U.K. Posts Record September Deficit on Spending Gain
Chancellor of the Exchequer George Osborne
Simon Dawson/Bloomberg
The figures come hours before Chancellor of the Exchequer George Osborne, seen here, is due to detail the deepest spending cuts in living memory in a statement to Parliament.
The figures come hours before Chancellor of the Exchequer George Osborne, seen here, is due to detail the deepest spending cuts in living memory in a statement to Parliament. Photographer: Simon Dawson/Bloomberg
Oct. 20 (Bloomberg) -- Alistair Darling, former Chancellor of the Exchequer, talks about the outlook for today's government spending cuts and the consequences for the U.K. economy. He speaks with Andrea Catherwood on Bloomberg Television's "The Pulse." (Source: Bloomberg)

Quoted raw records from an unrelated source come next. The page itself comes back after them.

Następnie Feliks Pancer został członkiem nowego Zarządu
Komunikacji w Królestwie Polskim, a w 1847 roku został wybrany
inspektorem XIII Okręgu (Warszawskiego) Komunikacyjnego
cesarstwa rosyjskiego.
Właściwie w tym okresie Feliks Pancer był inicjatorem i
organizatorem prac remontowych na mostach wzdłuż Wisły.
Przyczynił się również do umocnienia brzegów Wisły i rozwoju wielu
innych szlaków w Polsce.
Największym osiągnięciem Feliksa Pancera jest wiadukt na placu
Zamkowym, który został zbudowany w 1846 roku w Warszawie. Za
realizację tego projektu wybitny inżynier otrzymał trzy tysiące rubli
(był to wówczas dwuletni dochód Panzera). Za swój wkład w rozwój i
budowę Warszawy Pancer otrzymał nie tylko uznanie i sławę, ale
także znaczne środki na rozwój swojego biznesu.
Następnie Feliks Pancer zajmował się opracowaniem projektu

Britain posted the largest budget deficit for any September since modern records began in 1993, highlighting the pressure on Chancellor of the Exchequer George Osborne to stick to his fiscal-consolidation program.
Net borrowing was 15.6 billion pounds ($25 billion), compared with 14.8 billion pounds a year earlier, the Office for National Statistics said in London today. The median of 13 forecasts in a Bloomberg News survey was a deficit of 14.5 billion pounds. The shortfall excluding government support for the financial sector widened to 16.2 billion pounds.
The figures come hours before Osborne is due to detail the deepest spending cuts in living memory in a statement to Parliament. The chancellor says the 83 billion-pound squeeze is needed to erase the record deficit and protect Britain’s top credit rating.
“We were looking for a fall from a year earlier so these numbers are disappointing,” Philip Shaw, chief economist at Investec Securities in London, said in a telephone interview. “The deficit is too high and firm action needs to be taken. Repairing holes in the public finances isn’t easy at the best of times and this won’t deflect the chancellor from his quest.”
In a separate report today, the Bank of England said policy makers split three ways for the first time in almost a year at their meeting earlier this month, with Adam Posen voting to boost asset purchases by 50 billion pounds.
Pound Weakens
The pound fell after the report before recovering to $1.5742 as of 10:03 a.m. in London, up 0.2 percent on the day. The yield on the benchmark 2-year government bond was down 2 basis points at 0.59 percent.
Revenue rose 7.8 percent in September, and government spending climbed 10.2 percent, the most since March. Defense and health posted the biggest gains, the statistics office said.
In the first half of the fiscal year that began in April, revenue growth outpaced spending, narrowing the deficit excluding financial interventions to 73.5 billion pounds. That leaves the government on course to meet the Office for Budget Responsibility’s full-year forecast of 149 billion pounds.
Britain had a deficit of 11.1 percent of gross domestic product in the fiscal year through March, the highest since World War II.
Cash Deficit
There was a public-sector cash requirement of 20.7 billion pounds in September. Economists predicted 15.3 billion pounds. The central-government cash deficit, the measure the Treasury says most closely indicates gilt sales, was 24.8 billion pounds. Net debt climbed to 57.2 percent of GDP from 55.9 percent.
The spending cuts, which begin in earnest in 2011, are winning over investors. The 10-year U.K. government bond yield has fallen 89 basis points to 3 percent since David Cameron’s Conservative-led coalition took office in May.
Cameron aims to virtually eliminate the biggest peacetime budget deficit by 2016, with cuts in ministries averaging 25 percent. In doing so, he risks widespread public opposition, tensions with his Liberal Democrat coalition partners and a possible backlash from departments forced to accept the deepest cuts in order to ease the burden on defense and schools.
The Labour Party argues the scale of the fiscal tightening risks derailing a recovery that is already showing signs of cooling and that taxes on banks should play a bigger role.
“The spending review needs to tick a number of boxes, particularly given the benefit of the doubt markets have already given the U.K. government,” Anthony O’Brien, an economist at Morgan Stanley, said in a research note.